Addictions



Une maladie de civilisation




 

Sur environ 35 millions de consommateurs de boissons alcooliques, la France compte : 5 millions de personnes souffrants de la dépendance à l’alcool (et menant en général une vie active).

      Potentiellement, la guérison de cette dépendance est possible même dans des cas considérés comme graves (la minorité des cas !). Or, la plupart des alcoolo-dépendants(qui ne  sont pas des cas aussi graves) ne guérissent pas (malgré  quelques recours à des médecins, aux psychiatres, ou aux psychologues )et  leur vie est irrémédiablement abrégée (et la mort survient souvent après des souffrances terribles)! La guérison est cependant possible (si avec un patient  motivé qui  consulte,  on applique des démarches thérapeutiques appropriées relevant de la relation d’aide.

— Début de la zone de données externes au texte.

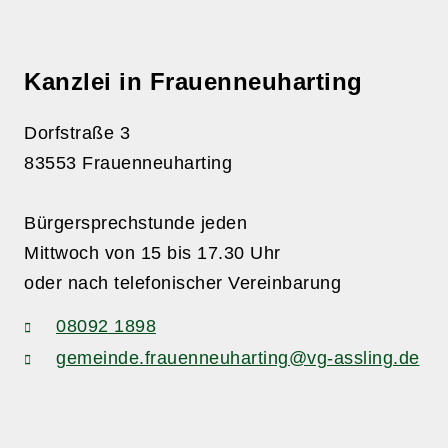
Kanzlei in Frauenneuharting
Dorfstraße 3
83553 Frauenneuharting
Bürgersprechstunde jeden
Mittwoch von 15 bis 17.30 Uhr
oder nach telefonischer Vereinbarung
08092 1898
gemeinde.frauenneuharting@vg-assling.de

      Le traitement médicamenteux ne peut guérir de la dépendance. La guérison de la dépendance ne relève pas de traitement organique (non plus) mais d’un ensemble de facteurs qui relèvent tous de la relation d’aide.

      A cet égard, la plainte et l’insatisfaction des psychologues comme des médecins sont habituelles. Le Dr E. DUPONT conclut (dans une thèse qui a reçu le prix national Robert Debré décerné par le ministère de la santé): «ce qui ressort de ce travail, c’est l’échec habituel de la relation entre médecins et alcooliques ».

     Or, l’exemple du rôle thérapeutique des groupes d’anciens buveurs (appelés aussi néphalistes) dans la guérison de la dépendance est à maints égards essentiel et édifiant.